Bothy noun a dwelling or shelter
‘We passed a few scattered bothies, smoke rising from thatched roofs, but the inhabitants and their beasts seemed all within, secured against the cold.’ (Outlander)
In the Dictionaries of the Scots Language (DSL), bothy has various meanings for different types of shelter: ‘Living quarters, permanent or temporary, used to house workmen engaged in a locality; a building near the fishings used by salmon fishers; a shelter on a hillside for shepherds or climbers; an independent building on a farm or part of the farm steading, used to house unmarried male farm servants’. The latter meaning is evoked in A Plooman’s Lament (William Cocker, 1932): ‘I’m fee’d tae a fermer in Fife…, I was ne’er sae hard-wrocht in my life: It’s mair like a jile than a ferm. The bothy is waur than a sty: The caff bed [chaff mattress] wi’ loupers is rife; Ye’re no’ as weel hoosed as the kye [cattle]…’

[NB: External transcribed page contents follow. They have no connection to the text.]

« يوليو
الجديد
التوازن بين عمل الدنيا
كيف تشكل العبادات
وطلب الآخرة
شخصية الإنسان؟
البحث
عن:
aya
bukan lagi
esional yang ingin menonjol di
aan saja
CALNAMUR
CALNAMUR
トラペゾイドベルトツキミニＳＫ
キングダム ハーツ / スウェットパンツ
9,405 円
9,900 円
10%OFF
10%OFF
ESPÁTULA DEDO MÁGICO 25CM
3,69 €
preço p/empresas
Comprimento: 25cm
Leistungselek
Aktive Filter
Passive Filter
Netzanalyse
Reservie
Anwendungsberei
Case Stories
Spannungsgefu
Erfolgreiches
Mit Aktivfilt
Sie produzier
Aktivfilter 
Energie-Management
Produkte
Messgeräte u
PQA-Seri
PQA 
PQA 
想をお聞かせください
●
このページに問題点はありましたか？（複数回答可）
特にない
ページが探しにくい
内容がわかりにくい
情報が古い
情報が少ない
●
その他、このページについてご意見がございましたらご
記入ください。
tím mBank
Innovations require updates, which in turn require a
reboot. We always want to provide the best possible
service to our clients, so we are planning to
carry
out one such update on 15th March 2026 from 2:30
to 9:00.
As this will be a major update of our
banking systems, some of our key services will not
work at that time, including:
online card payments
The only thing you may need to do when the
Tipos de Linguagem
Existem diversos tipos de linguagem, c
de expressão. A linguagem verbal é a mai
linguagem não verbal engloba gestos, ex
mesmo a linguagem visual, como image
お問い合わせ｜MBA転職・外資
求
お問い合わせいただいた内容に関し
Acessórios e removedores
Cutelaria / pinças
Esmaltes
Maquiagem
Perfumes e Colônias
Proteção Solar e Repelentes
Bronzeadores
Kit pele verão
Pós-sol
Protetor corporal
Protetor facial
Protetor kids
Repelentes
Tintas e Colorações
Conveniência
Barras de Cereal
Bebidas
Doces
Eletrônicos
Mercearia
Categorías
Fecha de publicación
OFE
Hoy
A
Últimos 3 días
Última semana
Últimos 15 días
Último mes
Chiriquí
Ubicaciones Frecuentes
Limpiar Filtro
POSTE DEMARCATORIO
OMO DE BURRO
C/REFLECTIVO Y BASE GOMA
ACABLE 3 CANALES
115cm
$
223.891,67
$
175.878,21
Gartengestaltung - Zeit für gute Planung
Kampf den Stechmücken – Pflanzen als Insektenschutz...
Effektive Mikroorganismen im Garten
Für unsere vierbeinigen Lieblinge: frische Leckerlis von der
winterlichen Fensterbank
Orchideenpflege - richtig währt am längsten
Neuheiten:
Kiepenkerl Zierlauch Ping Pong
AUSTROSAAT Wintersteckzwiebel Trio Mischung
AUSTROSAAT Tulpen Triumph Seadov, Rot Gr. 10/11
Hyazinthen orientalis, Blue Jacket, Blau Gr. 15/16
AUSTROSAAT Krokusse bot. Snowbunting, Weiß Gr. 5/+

Not all bothies were as undesirable. They were often warm places where workers gathered and made their own entertainment: ‘the men … gathered round the farm kitchen or fire or in the bothy at night and engaged in a “sang aboot.”’ (1977 History Workshop). Hence the term ‘bothy ballad’.
Bothies also offer shelter to walkers or climbers in times of danger or when the Scottish weather closes in, as reported in the Sunday Post (November 2020): ‘Offering refuge at the foot of famous peak, The Devil’s Point, the [Corrour] bothy has provided shelter and, at times, saved lives. It did just that for Ralph Storer, who believes that had he not been able to seek shelter at the bothy during a blizzard in 1982, he would not be here to tell the tale…’.
Bothy shelters range from abandoned crofts and other farm buildings to luxurious purpose-built dwellings, such as this one described in The Scotsman of December 2020: ‘Bard Architects, … has been awarded a top award from the Glasgow Institute of Architects for its cutting edge bothy, Taigh Bainne, in Eriskay. The structure commissioned by the Laverty family, who also earned themselves an award from the GIA for “Client of the Year”, presents itself as a modern bothy with a cosy interior and exceptional views…’.